Erano due uomini e due donne. Con loro due gabbie di forma cilindrica come dei palloni.
Con queste iniziarono a roteare entrandone e uscendone con tale grazia e velocità che rimanemmo senza fiato.
Avvolti in tute argentate sembravano davvero esseri magici, folletti di chissà quale mondo fatato o creature di mondi lontani.
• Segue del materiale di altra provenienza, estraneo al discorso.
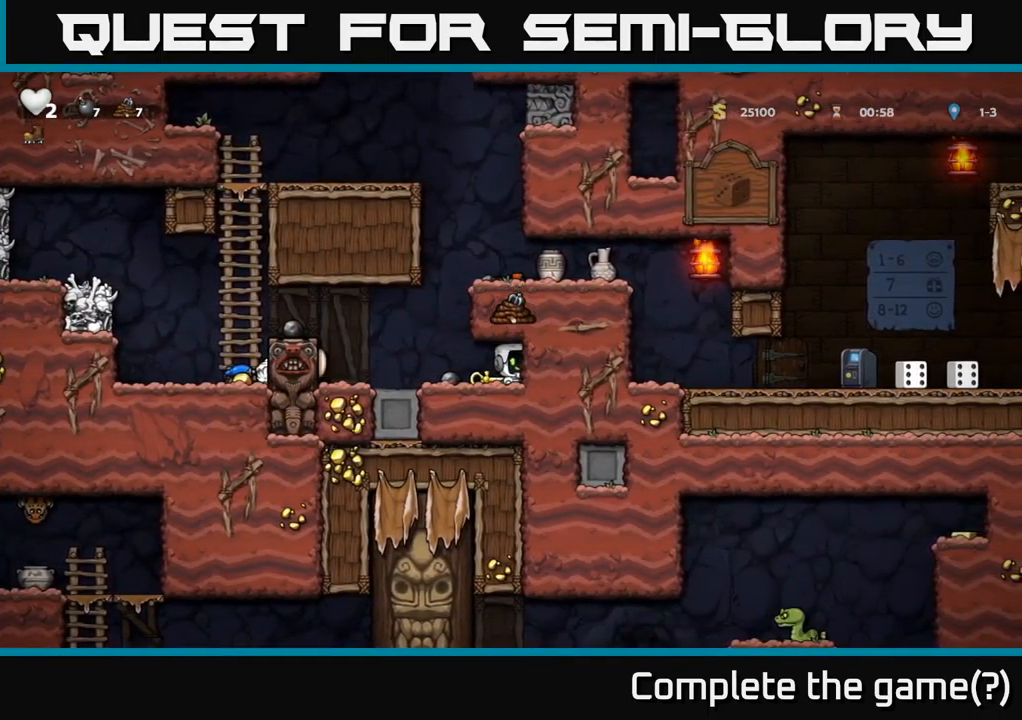
{"buttons": ["A", "DPAD_RIGHT"], "left_stick": "center", "right_stick": "center", "events": [[83, "DPAD_DOWN", "up"], [83, "DPAD_LEFT", "down"], [117, "X", "up"], [300, "DPAD_LEFT", "up"], [333, "A", "down"], [350, "DPAD_RIGHT", "down"]]}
Il volto era dipinto con del cerone bianco. L’unica cosa che risaltava del viso erano gli occhi azzurri che spiccavano.
Altre figure entrarono all’interno della pista.
Due di loro salirono su di un filo talmente trasparente che ci domandammo come potesse sopportare il peso. Lei aveva tra le mani un ombrello tutto rosso, mentre lui un'asta nera che gli permetteva di mantenersi in equilibrio. L’effetto ottico era davvero magico. Percorrevano in lungo e largo questo sottile filo come uccellini sui cavi della corrente.
Altre persone entrarono ancora.
Chi a cavalcioni di una bici altissima, chi con birilli e palline colorate che fluttuavano nel cielo.
Tutto questo ruotare in aria creava vortici che si riflettevano negli occhi degli spettatori.
Anche cavalli bianchi magnifici, con pennacchi posti davanti al capo, percorsero la rotondità dell'arena. Sembrava quasi spiccassero il volo come Mary Poppins con i suoi bambini, nel loro elegante galoppo.
Sul finale entrò lei.
Era un Pierrot.
Insomma, una donna truccata così.
Ma se avevo lo stesso sguardo che vidi nei volti dei miei compagni, allora penso sia stato amore a prima vista.
Era bellissima.
Minuta.
Un caschetto biondo e, posto su di esso, un cappello a punta con palline colorate incollate.
Un buffo e largo vestito che la copriva e scarpe da ballerina bianche.
Il suo sguardo, pur nella veste del Pierrot, non era triste.
Anzi.
Sembrava volesse dare amore a chi non si sottraeva al suo sguardo.
Mi sentii lievitare solo, come un ragazzo di 16 anni può essere al primo bacio che riceve.
Dopo essere disceso dalle nuvole e poggiato saldamente i piedi a terra, incrociai lo sguardo rapito dei miei compagni.
Li feci alzare non con poco sforzo.
Imboccammo ancora frastornati lo stretto percorso che ci aveva portato lì.
La musica iniziò a diminuire, mentre i protagonisti si avviavano dietro le quinte.
Trovammo ancora il Troll, ma questa volta ci indicò l’uscita e le sue uniche parole furono: - a presto ragazzi, quando ne avrete bisogno noi saremo sempre qui per voi. -
Uscimmo per strada.
La luce ci fece mettere una mano davanti gli occhi per potersi abituare.
Ci avviammo verso il nostro quartiere. Nessuno di noi fiatò per un bel po’.
Quella sera, quando mi addormentati, pensai ancora a quella giornata.
Mi dicevo che se la mattina dopo mi fossi svegliato e avessi trovato ancora quel quartiere che non mi piaceva, avrei chiuso forte forte gli occhi, stretto i pugni e sarei volato via da quel luogo.
Avrei sorvolato dall’alto tutto il mio rione.
E da lì il mio cuore si sarebbe riempito di gioia nel solo vedere ancora tanta gente per bene, bambini che giocavano felici e fidanzatini mano nella mano.
È vero. Guardare le cose da altre angolazioni fa bene.
Presi anche consapevolezza che avrei fatto di più per la mia gente e che non sarei mai indietreggiato davanti alle difficoltà.
Dopo pochi anni il volto del rione cambiò.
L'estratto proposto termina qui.